Extracted data entries
════════════════════

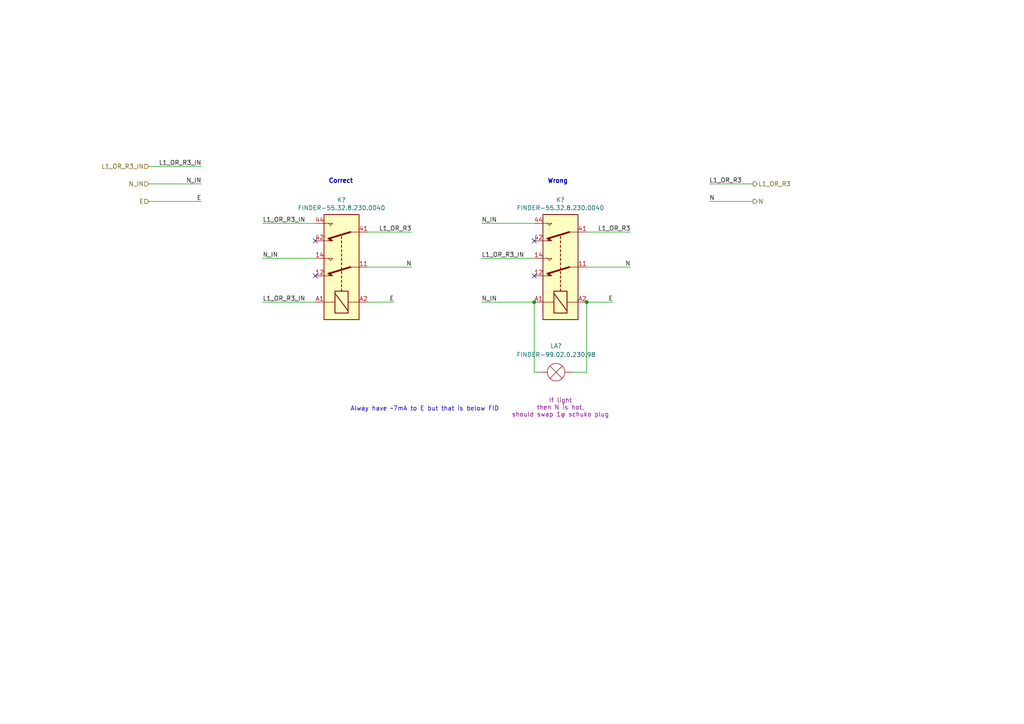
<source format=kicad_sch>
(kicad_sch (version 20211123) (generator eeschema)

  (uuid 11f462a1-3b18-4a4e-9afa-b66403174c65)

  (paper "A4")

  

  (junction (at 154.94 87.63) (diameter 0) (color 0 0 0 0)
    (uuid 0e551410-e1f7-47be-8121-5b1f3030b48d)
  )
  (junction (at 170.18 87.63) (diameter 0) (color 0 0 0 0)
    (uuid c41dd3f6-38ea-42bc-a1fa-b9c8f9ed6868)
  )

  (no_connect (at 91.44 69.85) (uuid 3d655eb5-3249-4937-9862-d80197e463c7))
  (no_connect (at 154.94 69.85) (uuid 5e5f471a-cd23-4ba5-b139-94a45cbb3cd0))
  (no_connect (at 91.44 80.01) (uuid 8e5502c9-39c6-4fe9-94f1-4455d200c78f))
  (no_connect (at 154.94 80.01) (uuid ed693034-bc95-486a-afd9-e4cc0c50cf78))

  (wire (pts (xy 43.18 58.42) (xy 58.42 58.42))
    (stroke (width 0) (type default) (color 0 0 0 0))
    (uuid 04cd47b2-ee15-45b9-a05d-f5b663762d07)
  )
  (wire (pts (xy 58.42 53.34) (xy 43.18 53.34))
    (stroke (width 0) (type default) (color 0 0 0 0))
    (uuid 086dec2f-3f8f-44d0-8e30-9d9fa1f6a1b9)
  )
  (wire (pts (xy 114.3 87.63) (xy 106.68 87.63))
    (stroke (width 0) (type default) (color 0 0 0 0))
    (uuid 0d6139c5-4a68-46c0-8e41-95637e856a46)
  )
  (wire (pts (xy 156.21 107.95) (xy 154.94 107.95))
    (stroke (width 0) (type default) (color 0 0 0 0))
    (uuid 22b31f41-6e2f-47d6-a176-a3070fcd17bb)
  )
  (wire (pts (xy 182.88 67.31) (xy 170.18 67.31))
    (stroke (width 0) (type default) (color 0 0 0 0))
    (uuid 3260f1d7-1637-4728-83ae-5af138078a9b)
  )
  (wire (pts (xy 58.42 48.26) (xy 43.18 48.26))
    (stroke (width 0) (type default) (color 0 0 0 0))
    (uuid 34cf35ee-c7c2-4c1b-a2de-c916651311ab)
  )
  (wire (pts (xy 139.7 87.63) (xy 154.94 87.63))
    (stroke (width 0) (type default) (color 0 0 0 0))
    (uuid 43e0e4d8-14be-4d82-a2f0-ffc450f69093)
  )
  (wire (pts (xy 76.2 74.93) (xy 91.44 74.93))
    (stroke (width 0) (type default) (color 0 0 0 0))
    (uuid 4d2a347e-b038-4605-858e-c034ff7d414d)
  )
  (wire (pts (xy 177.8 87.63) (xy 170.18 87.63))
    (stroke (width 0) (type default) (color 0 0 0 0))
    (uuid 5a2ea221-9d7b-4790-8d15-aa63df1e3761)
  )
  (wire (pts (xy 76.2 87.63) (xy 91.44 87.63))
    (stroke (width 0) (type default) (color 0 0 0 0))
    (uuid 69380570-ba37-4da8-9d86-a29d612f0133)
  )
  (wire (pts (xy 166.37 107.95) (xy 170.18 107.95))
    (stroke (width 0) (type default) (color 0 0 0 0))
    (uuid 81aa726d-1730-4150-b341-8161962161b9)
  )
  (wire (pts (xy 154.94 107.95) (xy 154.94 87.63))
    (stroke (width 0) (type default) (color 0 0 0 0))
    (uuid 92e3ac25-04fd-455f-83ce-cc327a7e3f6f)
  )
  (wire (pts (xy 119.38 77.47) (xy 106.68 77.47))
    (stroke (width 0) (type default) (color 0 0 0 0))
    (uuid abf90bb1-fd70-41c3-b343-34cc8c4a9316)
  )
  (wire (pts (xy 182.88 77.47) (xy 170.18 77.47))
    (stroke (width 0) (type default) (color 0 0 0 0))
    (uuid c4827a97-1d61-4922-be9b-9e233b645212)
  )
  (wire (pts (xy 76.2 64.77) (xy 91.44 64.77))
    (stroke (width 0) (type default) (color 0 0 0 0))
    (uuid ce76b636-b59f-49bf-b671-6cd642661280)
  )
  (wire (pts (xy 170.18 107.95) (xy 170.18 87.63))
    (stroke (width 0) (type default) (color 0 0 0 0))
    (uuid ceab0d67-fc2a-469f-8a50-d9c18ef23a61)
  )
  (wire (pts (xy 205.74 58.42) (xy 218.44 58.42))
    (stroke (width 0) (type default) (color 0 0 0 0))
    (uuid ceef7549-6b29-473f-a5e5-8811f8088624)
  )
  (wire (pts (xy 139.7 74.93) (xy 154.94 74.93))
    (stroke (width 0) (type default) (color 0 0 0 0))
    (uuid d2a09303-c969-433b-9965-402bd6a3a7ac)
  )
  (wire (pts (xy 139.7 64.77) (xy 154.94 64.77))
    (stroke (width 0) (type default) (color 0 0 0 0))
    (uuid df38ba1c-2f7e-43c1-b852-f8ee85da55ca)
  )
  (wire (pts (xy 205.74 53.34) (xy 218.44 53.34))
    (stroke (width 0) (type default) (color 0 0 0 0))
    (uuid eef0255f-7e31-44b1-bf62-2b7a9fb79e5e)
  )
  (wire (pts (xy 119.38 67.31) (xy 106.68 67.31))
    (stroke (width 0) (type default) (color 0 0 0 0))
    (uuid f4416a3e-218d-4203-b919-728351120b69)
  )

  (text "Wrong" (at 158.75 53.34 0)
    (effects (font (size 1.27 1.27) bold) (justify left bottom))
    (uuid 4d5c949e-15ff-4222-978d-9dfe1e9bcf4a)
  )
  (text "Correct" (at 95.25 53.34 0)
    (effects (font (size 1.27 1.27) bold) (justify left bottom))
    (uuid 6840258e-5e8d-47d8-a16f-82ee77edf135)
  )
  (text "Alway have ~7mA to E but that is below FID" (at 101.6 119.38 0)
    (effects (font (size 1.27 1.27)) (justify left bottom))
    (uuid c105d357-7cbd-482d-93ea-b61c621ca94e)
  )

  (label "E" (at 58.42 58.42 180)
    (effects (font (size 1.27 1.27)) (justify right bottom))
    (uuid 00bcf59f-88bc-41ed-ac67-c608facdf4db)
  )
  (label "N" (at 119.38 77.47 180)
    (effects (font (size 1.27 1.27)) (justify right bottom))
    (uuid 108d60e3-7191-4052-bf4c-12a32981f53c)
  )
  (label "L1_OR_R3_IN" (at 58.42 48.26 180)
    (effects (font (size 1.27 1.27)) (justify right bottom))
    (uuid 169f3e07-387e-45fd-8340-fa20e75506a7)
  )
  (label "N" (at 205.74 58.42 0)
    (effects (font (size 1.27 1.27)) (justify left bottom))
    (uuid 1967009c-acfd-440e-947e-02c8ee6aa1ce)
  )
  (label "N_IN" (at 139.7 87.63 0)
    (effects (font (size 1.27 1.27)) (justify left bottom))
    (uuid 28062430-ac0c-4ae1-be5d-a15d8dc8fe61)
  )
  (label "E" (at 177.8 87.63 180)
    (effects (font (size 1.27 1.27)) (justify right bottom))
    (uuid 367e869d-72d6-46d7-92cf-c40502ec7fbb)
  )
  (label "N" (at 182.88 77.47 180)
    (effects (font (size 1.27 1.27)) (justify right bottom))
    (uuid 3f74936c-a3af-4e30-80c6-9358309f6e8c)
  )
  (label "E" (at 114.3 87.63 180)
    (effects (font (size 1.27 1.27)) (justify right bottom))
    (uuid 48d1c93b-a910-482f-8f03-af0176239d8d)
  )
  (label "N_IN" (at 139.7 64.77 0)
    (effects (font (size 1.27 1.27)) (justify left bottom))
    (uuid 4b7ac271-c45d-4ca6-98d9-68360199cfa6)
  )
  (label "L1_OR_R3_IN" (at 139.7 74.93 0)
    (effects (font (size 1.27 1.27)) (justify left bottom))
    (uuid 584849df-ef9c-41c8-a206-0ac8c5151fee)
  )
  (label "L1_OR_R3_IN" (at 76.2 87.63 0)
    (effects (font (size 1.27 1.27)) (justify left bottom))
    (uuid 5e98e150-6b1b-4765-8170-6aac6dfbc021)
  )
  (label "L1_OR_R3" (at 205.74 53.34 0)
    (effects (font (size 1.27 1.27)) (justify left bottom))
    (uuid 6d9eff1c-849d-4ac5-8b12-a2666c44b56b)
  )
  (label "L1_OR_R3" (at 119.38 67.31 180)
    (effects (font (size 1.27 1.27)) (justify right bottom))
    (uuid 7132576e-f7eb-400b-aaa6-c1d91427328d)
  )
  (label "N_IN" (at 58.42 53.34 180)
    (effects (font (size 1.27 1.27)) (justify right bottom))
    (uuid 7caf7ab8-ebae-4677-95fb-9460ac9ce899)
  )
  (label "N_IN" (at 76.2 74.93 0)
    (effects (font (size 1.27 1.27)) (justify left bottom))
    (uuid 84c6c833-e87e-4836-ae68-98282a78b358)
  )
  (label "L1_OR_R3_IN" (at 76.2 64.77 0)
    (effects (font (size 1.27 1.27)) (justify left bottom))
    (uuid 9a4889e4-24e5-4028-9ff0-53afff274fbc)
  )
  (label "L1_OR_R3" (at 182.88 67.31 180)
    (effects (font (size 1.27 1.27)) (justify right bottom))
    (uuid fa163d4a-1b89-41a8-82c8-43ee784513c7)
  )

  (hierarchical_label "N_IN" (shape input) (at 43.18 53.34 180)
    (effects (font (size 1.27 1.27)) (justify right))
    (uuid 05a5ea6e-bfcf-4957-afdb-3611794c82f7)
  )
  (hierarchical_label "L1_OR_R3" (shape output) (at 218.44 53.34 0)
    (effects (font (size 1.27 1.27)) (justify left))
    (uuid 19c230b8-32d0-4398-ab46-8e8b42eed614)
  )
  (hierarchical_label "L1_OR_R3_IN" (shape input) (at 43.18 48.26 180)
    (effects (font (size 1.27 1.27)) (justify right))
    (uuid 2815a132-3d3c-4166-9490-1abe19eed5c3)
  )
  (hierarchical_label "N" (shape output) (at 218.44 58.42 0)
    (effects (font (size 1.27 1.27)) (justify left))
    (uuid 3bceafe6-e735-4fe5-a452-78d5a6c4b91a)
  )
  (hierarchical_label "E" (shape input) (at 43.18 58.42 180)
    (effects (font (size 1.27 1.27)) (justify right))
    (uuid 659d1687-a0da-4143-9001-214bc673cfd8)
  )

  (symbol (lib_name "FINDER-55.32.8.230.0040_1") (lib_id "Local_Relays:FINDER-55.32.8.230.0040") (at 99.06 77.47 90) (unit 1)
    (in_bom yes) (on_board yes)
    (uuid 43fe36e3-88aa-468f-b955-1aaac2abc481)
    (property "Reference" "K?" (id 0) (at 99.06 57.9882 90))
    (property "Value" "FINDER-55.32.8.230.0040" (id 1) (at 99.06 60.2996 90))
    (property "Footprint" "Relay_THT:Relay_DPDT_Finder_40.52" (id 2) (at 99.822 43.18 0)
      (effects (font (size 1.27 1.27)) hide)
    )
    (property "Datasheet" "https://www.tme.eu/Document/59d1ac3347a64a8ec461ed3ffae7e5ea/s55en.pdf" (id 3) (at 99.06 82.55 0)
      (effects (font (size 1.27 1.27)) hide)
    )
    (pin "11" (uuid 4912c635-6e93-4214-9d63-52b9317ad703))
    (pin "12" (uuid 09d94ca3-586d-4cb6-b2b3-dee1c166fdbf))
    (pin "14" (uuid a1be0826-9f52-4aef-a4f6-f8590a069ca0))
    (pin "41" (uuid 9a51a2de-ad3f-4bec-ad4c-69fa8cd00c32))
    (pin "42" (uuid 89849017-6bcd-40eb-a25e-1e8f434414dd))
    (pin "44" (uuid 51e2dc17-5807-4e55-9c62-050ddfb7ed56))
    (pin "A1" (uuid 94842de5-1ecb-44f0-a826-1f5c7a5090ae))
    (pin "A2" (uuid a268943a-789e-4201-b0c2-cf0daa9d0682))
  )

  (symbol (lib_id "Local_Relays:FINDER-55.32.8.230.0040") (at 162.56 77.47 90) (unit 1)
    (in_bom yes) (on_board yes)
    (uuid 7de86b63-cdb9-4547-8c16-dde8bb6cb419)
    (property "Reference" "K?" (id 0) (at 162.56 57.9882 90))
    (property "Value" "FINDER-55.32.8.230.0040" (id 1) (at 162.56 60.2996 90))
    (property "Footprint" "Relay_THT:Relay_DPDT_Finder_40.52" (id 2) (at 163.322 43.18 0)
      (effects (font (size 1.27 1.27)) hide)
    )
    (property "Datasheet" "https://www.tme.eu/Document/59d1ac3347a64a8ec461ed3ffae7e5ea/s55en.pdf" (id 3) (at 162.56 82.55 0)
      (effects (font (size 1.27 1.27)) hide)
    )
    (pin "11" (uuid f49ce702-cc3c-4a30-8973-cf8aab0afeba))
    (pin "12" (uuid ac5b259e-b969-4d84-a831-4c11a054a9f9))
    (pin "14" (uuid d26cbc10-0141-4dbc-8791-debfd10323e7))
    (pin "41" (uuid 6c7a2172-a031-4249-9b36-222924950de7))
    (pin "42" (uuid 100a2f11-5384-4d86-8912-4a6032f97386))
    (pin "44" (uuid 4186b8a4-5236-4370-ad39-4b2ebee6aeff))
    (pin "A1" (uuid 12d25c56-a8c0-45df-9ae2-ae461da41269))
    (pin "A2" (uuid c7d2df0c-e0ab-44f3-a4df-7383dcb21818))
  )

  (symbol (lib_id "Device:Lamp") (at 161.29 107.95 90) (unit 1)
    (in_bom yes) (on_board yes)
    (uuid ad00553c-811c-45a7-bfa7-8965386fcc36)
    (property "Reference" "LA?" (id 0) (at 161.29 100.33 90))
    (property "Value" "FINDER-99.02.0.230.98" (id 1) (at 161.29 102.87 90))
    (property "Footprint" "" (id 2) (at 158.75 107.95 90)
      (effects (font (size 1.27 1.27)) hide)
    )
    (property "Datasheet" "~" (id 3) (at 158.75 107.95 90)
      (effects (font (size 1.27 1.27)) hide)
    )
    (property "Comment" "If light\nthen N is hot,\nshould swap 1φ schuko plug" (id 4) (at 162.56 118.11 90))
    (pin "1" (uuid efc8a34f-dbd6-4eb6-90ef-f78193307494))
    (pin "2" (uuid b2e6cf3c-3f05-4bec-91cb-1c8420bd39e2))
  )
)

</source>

════════════════════

From the first line of the entries above through the line with "(junction (at 170.18", set down each line exactly and drop the pictures.

▶ _Your solution_:
<source format=kicad_sch>
(kicad_sch (version 20211123) (generator eeschema)

  (uuid 11f462a1-3b18-4a4e-9afa-b66403174c65)

  (paper "A4")

  

  (junction (at 154.94 87.63) (diameter 0) (color 0 0 0 0)
    (uuid 0e551410-e1f7-47be-8121-5b1f3030b48d)
  )
  (junction (at 170.18 87.63) (diameter 0) (color 0 0 0 0)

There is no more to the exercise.